Kendi hakkımızda ve başkaları hakkında düşündüğümüz, söylediğimiz, yazdığımız şeyleri öğrenmemiz ve bilmemiz tek başına yeterli değildir; aynı zamanda sonunda başka insanların da kendileri ve bizim hakkımızda ne düşündüğünden, ne söylediğinden ve ne yazdığından haberdar olmalıyız.
İnsanlık, birbirleriyle tanışma zahmetine katlanmamış akrabalardan oluşur. Farklı kültürlere ait insanlar olarak ve daha genel anlamda, dünyada yaşayan erkekler ve kadınlar olarak birbirimizle nasıl iletişim kuracağımızı öğrenmek zorundayız. Dışlayıcı değil kucaklayıcı biçimde düşünmeyi, konuşmayı, yazmayı ve bir araya gelmeyi nasıl öğrenebiliriz?

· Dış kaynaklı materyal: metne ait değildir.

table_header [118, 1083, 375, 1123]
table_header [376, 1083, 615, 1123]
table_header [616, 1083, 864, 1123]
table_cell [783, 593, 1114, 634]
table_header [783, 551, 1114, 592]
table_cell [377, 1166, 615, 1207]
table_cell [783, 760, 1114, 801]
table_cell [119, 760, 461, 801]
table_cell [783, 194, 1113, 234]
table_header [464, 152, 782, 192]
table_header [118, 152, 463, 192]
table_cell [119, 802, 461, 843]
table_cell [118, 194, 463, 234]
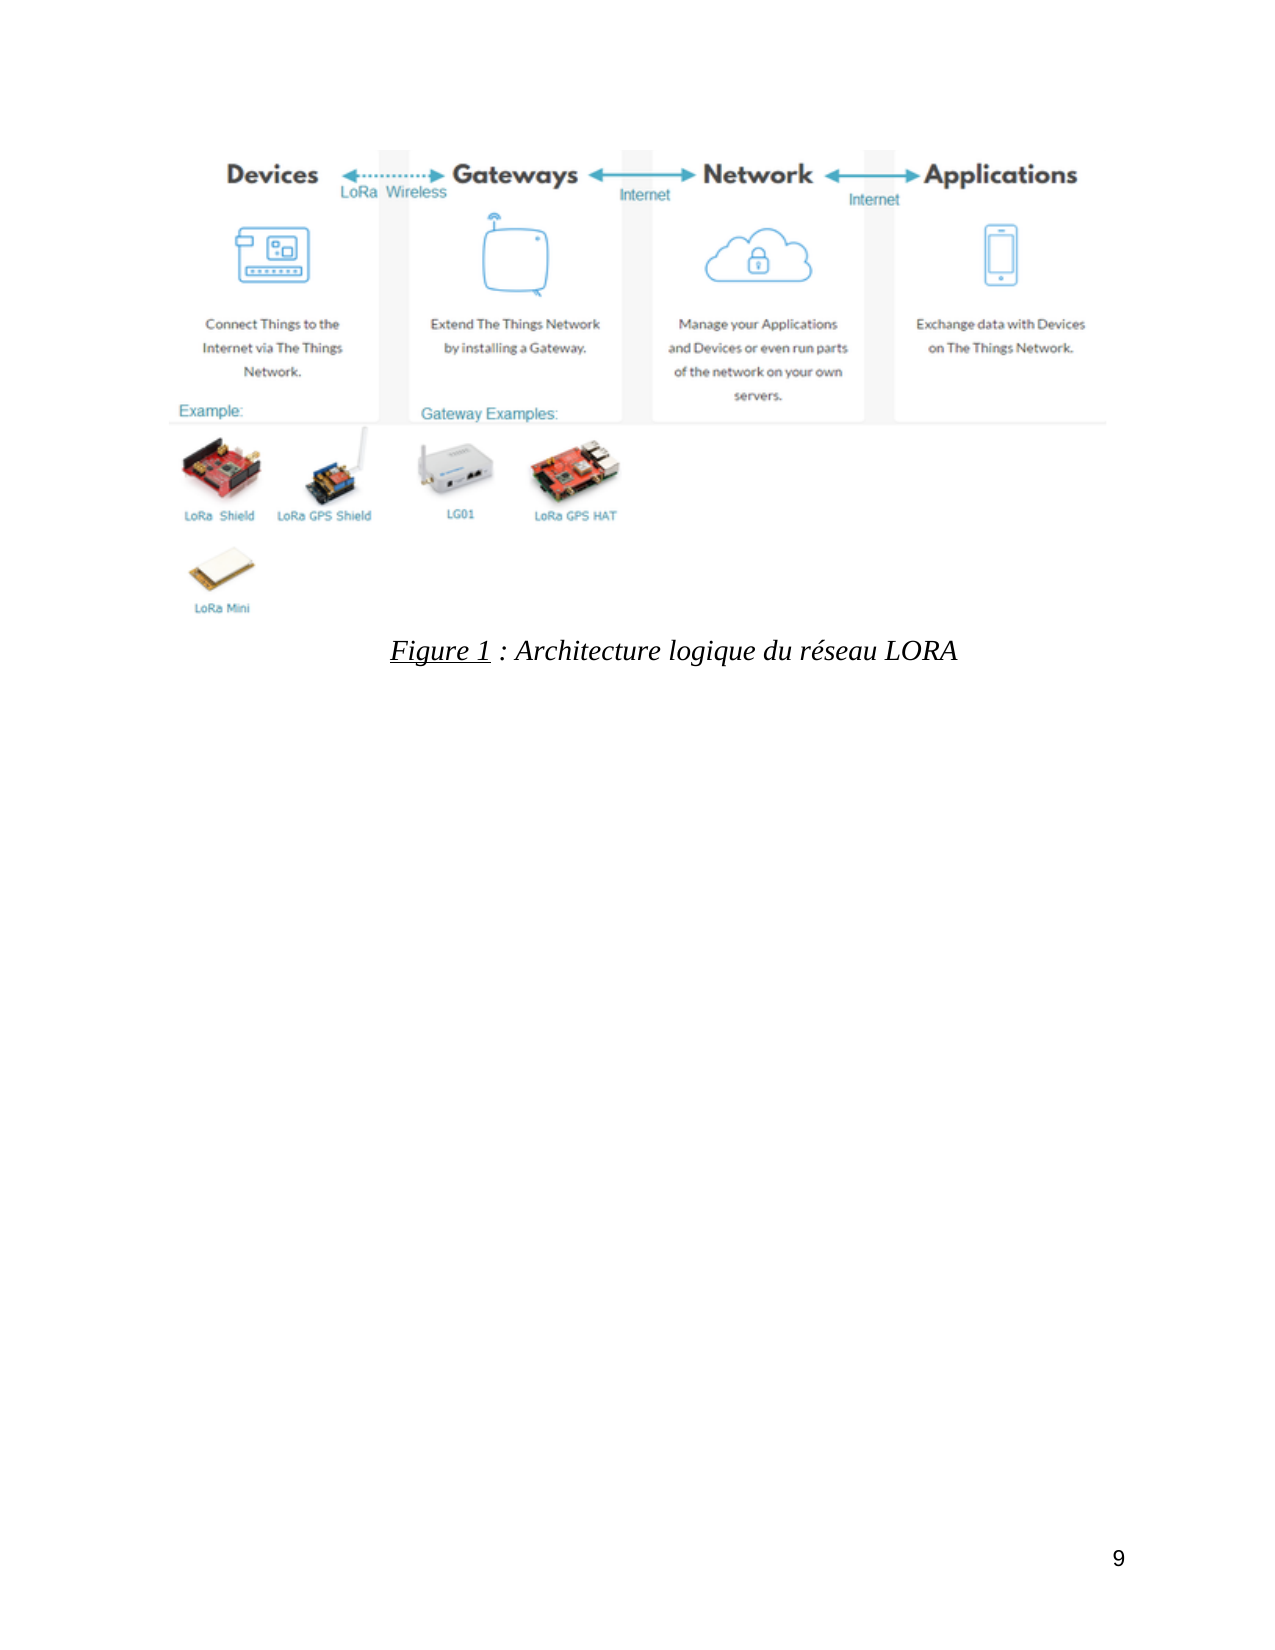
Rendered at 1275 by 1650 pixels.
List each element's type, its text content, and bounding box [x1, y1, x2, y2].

text Figure 1 : Architecture logique du réseau LORA [150, 633, 1125, 666]
picture [168, 150, 1107, 629]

Yoruba dilinde, "Atasözleri konuşmanın atlarıdır," denir; bu, karşılıklı konuşmada söz biterse, onu kaldığı yerden devam ettirecek şeyin atasözü olduğu anlamına gelir.
Dakka'da bir kadın berberi, Bengalce bir atasözünü, müşterileri görsün diye aynanın üzerine asmıştı:
"Mutlu bir aile hayatı, iffetli kadınla olur,"
ve sonra kendi adına şu eklemeyi yapmıştı:
"Ama bunun koşulu, yanında iffetli bir erkek olmasıdır."